What you have to do: Put every line of the listing below into a JSON list of strings, one string per line. Skip blank lines.

═══ Available data

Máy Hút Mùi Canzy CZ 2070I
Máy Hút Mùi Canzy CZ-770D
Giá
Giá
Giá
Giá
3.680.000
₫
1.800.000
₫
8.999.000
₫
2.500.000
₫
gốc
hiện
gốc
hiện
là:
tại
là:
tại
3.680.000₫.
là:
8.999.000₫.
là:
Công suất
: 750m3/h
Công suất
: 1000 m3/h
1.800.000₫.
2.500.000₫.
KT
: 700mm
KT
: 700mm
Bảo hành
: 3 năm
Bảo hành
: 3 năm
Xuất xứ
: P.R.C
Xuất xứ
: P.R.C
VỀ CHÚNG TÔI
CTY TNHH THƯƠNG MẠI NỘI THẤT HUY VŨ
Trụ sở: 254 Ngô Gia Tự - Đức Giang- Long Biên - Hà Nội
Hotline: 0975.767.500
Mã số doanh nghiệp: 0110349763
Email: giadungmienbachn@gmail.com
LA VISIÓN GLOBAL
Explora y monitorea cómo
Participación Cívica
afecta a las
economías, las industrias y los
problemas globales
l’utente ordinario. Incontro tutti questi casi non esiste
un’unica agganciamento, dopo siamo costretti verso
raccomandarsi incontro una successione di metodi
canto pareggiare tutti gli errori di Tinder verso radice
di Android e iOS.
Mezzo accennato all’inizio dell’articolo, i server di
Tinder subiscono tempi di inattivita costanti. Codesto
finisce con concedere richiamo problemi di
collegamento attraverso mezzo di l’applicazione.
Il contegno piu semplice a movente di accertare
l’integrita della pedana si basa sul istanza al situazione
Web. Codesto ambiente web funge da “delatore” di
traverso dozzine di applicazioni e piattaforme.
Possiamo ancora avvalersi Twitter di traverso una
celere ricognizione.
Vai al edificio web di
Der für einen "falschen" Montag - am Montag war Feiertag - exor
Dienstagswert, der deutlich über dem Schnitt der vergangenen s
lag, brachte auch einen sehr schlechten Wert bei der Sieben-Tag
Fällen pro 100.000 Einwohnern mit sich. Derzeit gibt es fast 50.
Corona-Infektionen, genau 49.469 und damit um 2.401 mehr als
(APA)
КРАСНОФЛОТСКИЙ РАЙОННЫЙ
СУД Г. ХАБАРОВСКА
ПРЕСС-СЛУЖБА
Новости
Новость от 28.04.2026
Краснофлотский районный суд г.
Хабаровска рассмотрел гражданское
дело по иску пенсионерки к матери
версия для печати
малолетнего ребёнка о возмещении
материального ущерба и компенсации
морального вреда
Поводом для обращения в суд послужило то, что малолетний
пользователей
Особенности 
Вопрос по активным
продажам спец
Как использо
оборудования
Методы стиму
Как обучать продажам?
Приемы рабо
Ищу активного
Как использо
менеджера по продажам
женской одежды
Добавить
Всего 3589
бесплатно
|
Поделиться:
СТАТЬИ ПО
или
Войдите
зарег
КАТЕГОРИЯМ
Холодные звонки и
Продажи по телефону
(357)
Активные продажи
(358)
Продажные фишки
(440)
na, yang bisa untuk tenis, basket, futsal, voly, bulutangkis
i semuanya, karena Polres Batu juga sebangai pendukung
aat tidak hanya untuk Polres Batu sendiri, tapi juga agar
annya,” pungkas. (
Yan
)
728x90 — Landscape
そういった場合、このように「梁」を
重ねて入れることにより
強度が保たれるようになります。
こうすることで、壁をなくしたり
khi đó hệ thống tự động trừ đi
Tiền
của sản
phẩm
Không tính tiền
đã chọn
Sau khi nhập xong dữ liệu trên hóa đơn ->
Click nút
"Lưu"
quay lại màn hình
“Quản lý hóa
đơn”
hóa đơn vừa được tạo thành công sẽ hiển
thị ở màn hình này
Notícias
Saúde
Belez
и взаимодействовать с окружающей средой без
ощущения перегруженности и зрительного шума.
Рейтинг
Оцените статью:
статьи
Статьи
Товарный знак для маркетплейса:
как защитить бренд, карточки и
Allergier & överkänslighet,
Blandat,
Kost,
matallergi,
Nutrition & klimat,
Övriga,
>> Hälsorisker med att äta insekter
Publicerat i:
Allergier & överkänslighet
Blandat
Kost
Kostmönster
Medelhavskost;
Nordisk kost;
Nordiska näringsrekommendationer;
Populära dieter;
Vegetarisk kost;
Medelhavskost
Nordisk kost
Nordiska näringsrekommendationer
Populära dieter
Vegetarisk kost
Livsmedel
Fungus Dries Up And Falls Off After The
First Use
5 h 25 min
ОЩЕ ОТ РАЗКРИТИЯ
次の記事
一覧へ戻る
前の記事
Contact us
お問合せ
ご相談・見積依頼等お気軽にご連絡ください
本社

══════

Your response:
[
  "Máy Hút Mùi Canzy CZ 2070I",
  "Máy Hút Mùi Canzy CZ-770D",
  "Giá",
  "Giá",
  "Giá",
  "Giá",
  "3.680.000",
  "₫",
  "1.800.000",
  "₫",
  "8.999.000",
  "₫",
  "2.500.000",
  "₫",
  "gốc",
  "hiện",
  "gốc",
  "hiện",
  "là:",
  "tại",
  "là:",
  "tại",
  "3.680.000₫.",
  "là:",
  "8.999.000₫.",
  "là:",
  "Công suất",
  ": 750m3/h",
  "Công suất",
  ": 1000 m3/h",
  "1.800.000₫.",
  "2.500.000₫.",
  "KT",
  ": 700mm",
  "KT",
  ": 700mm",
  "Bảo hành",
  ": 3 năm",
  "Bảo hành",
  ": 3 năm",
  "Xuất xứ",
  ": P.R.C",
  "Xuất xứ",
  ": P.R.C",
  "VỀ CHÚNG TÔI",
  "CTY TNHH THƯƠNG MẠI NỘI THẤT HUY VŨ",
  "Trụ sở: 254 Ngô Gia Tự - Đức Giang- Long Biên - Hà Nội",
  "Hotline: 0975.767.500",
  "Mã số doanh nghiệp: 0110349763",
  "Email: giadungmienbachn@gmail.com",
  "LA VISIÓN GLOBAL",
  "Explora y monitorea cómo",
  "Participación Cívica",
  "afecta a las",
  "economías, las industrias y los",
  "problemas globales",
  "l’utente ordinario. Incontro tutti questi casi non esiste",
  "un’unica agganciamento, dopo siamo costretti verso",
  "raccomandarsi incontro una successione di metodi",
  "canto pareggiare tutti gli errori di Tinder verso radice",
  "di Android e iOS.",
  "Mezzo accennato all’inizio dell’articolo, i server di",
  "Tinder subiscono tempi di inattivita costanti. Codesto",
  "finisce con concedere richiamo problemi di",
  "collegamento attraverso mezzo di l’applicazione.",
  "Il contegno piu semplice a movente di accertare",
  "l’integrita della pedana si basa sul istanza al situazione",
  "Web. Codesto ambiente web funge da “delatore” di",
  "traverso dozzine di applicazioni e piattaforme.",
  "Possiamo ancora avvalersi Twitter di traverso una",
  "celere ricognizione.",
  "Vai al edificio web di",
  "Der für einen \"falschen\" Montag - am Montag war Feiertag - exor",
  "Dienstagswert, der deutlich über dem Schnitt der vergangenen s",
  "lag, brachte auch einen sehr schlechten Wert bei der Sieben-Tag",
  "Fällen pro 100.000 Einwohnern mit sich. Derzeit gibt es fast 50.",
  "Corona-Infektionen, genau 49.469 und damit um 2.401 mehr als",
  "(APA)",
  "КРАСНОФЛОТСКИЙ РАЙОННЫЙ",
  "СУД Г. ХАБАРОВСКА",
  "ПРЕСС-СЛУЖБА",
  "Новости",
  "Новость от 28.04.2026",
  "Краснофлотский районный суд г.",
  "Хабаровска рассмотрел гражданское",
  "дело по иску пенсионерки к матери",
  "версия для печати",
  "малолетнего ребёнка о возмещении",
  "материального ущерба и компенсации",
  "морального вреда",
  "Поводом для обращения в суд послужило то, что малолетний",
  "пользователей",
  "Особенности ",
  "Вопрос по активным",
  "продажам спец",
  "Как использо",
  "оборудования",
  "Методы стиму",
  "Как обучать продажам?",
  "Приемы рабо",
  "Ищу активного",
  "Как использо",
  "менеджера по продажам",
  "женской одежды",
  "Добавить",
  "Всего 3589",
  "бесплатно",
  "|",
  "Поделиться:",
  "СТАТЬИ ПО",
  "или",
  "Войдите",
  "зарег",
  "КАТЕГОРИЯМ",
  "Холодные звонки и",
  "Продажи по телефону",
  "(357)",
  "Активные продажи",
  "(358)",
  "Продажные фишки",
  "(440)",
  "na, yang bisa untuk tenis, basket, futsal, voly, bulutangkis",
  "i semuanya, karena Polres Batu juga sebangai pendukung",
  "aat tidak hanya untuk Polres Batu sendiri, tapi juga agar",
  "annya,” pungkas. (",
  "Yan",
  ")",
  "728x90 — Landscape",
  "そういった場合、このように「梁」を",
  "重ねて入れることにより",
  "強度が保たれるようになります。",
  "こうすることで、壁をなくしたり",
  "khi đó hệ thống tự động trừ đi",
  "Tiền",
  "của sản",
  "phẩm",
  "Không tính tiền",
  "đã chọn",
  "Sau khi nhập xong dữ liệu trên hóa đơn ->",
  "Click nút",
  "\"Lưu\"",
  "quay lại màn hình",
  "“Quản lý hóa",
  "đơn”",
  "hóa đơn vừa được tạo thành công sẽ hiển",
  "thị ở màn hình này",
  "Notícias",
  "Saúde",
  "Belez",
  "и взаимодействовать с окружающей средой без",
  "ощущения перегруженности и зрительного шума.",
  "Рейтинг",
  "Оцените статью:",
  "статьи",
  "Статьи",
  "Товарный знак для маркетплейса:",
  "как защитить бренд, карточки и",
  "Allergier & överkänslighet,",
  "Blandat,",
  "Kost,",
  "matallergi,",
  "Nutrition & klimat,",
  "Övriga,",
  ">> Hälsorisker med att äta insekter",
  "Publicerat i:",
  "Allergier & överkänslighet",
  "Blandat",
  "Kost",
  "Kostmönster",
  "Medelhavskost;",
  "Nordisk kost;",
  "Nordiska näringsrekommendationer;",
  "Populära dieter;",
  "Vegetarisk kost;",
  "Medelhavskost",
  "Nordisk kost",
  "Nordiska näringsrekommendationer",
  "Populära dieter",
  "Vegetarisk kost",
  "Livsmedel",
  "Fungus Dries Up And Falls Off After The",
  "First Use",
  "5 h 25 min",
  "ОЩЕ ОТ РАЗКРИТИЯ",
  "次の記事",
  "一覧へ戻る",
  "前の記事",
  "Contact us",
  "お問合せ",
  "ご相談・見積依頼等お気軽にご連絡ください",
  "本社"
]